Perelman filed an amended complaint on May 20, 1994 in which he alleged that American's denial of his insurance claim constituted state action because the State Insurance Commissioner conspired with American. In support, Perelman alleged that he informed the State Insurance Commissioner that American denied the claims for his personal property loss. Finally, Perelman alleged that American violated the Rehabilitation Act by discriminating against him on the basis of his disability.

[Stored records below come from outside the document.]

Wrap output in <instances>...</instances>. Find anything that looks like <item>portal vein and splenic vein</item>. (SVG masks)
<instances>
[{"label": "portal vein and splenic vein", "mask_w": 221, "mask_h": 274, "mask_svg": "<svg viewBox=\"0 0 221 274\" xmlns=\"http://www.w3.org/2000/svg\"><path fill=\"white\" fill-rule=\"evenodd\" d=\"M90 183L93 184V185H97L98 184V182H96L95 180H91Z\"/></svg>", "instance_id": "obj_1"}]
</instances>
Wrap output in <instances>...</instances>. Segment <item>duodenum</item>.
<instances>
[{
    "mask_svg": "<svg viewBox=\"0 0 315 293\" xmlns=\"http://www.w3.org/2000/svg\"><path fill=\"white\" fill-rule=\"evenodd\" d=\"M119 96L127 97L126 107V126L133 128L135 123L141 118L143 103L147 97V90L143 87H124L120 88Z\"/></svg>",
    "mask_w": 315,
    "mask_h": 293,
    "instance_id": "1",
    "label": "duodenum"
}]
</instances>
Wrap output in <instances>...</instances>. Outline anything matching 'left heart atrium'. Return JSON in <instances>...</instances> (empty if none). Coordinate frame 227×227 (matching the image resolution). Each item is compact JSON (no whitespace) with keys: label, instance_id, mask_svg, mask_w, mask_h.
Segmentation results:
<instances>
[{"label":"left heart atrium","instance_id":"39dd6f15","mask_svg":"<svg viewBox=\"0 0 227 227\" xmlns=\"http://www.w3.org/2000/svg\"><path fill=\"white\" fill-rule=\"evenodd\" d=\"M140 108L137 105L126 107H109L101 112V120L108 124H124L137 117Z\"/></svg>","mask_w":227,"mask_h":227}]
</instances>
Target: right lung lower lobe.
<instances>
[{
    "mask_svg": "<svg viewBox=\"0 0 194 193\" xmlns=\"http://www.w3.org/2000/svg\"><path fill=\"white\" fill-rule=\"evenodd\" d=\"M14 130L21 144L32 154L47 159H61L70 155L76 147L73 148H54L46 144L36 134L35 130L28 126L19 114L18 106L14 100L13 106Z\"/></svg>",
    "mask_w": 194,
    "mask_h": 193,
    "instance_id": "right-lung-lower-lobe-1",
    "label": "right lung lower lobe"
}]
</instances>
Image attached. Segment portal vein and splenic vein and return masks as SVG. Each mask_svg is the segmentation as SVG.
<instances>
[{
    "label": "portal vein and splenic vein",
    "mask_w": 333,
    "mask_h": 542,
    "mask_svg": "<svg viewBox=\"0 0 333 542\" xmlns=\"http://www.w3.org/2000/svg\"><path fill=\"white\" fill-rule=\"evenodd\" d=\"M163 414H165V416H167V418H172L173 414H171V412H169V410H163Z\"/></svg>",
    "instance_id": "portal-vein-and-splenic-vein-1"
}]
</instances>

On June 3, 1994, the district court dismissed Perelman's complaint for failure to allege facts sufficient to invoke federal jurisdiction under either Sec. 1983 or the Rehabilitation Act. The district court also dismissed Perelman's state law claims but denied American's motion for sanctions. The district court entered judgment against Perelman on June 6. On June 9, Perelman filed his notice of appeal. We have jurisdiction pursuant to 28 U.S.C. Sec. 1291.

II

We review de novo a district court's ruling on a motion to dismiss for failure to state a claim pursuant to Fed.R.Civ.P. 12(b)(6). Jones v. Johnson, 781 F.2d 769, 771 (9th Cir.1986). A 12(b)(6) motion should not be granted unless "it appears beyond doubt that the plaintiff can prove no set of facts in support of his claim which would entitle him to relief." Dooley v. Reiss, 736 F.2d 1392, 1394 (9th Cir.), cert. denied, 469 U.S. 1038 (1984) (quoting Conley v. Gibson, 355 U.S. 41, 45-46 (1957)). All allegations of material fact are taken as true and are construed in the light most favorable to the non-moving party. North Star Int'l v. Arizona Corp. Comm'n, 720 F.2d 578, 580 (9th Cir.1983). "The allegations of a pro se complaint, 'however inartfully pleaded,' should be held 'to less stringent standards than formal pleadings drafted by lawyers....' " Jones v. Community Redevelopment Agency, 733 F.2d 646, 649 (9th Cir.1984) (quoting Hughes v. Rowe, 449 U.S. 5, 9 (1980)).

III

Perelman contends that the district court erred by ruling that he failed to state a claim under Sec. 1983. In order to establish a Sec. 1983 claim, two elements must be satisfied: "(1) the conduct complained of must have been under color of state law, and (2) the conduct must have subjected the plaintiff to a deprivation of constitutional rights." Community Redevelopment Agency, 733 F.2d at 649 (citing Williams v. Gorton, 529 F.2d 668, 670 (9th Cir.1976)). Mere conclusory allegations, without factual support, are insufficient to state a claim under Sec. 1983. Id. (quoting Sherman v. Yakahi, 549 F.2d 1287, 1290 (9th Cir.1977)).

A private individual's action may be taken under color of state law where the state is significantly involved in the action. See Howerton v. Gabica, 708 F.2d 380, 382 (9th Cir.1983). Perelman alleged that the State Insurance Commissioner entered into a conspiracy with American by "covering for them." His allegations are conclusory and unsupported by any facts which demonstrate how American and the State Insurance Commissioner entered into a conspiracy. Perelman contends that he notified the State Insurance Commissioner that American denied his insurance claims. A state actor's mere acquiescence in a private action, however, does not convert the action into that of the state. See Flagg Bros., Inc. v. Brooks, 436 U.S. 149, 164 (1978). Consequently, Perelman's notification does not transform American's denial of his insurance claim into "significant" state involvement. See id.

Because Perelman failed to allege sufficient facts to demonstrate that American acted under color of state law when it denied his insurance claims, we affirm the district court's dismissal of Perelman's Sec. 1983 claim.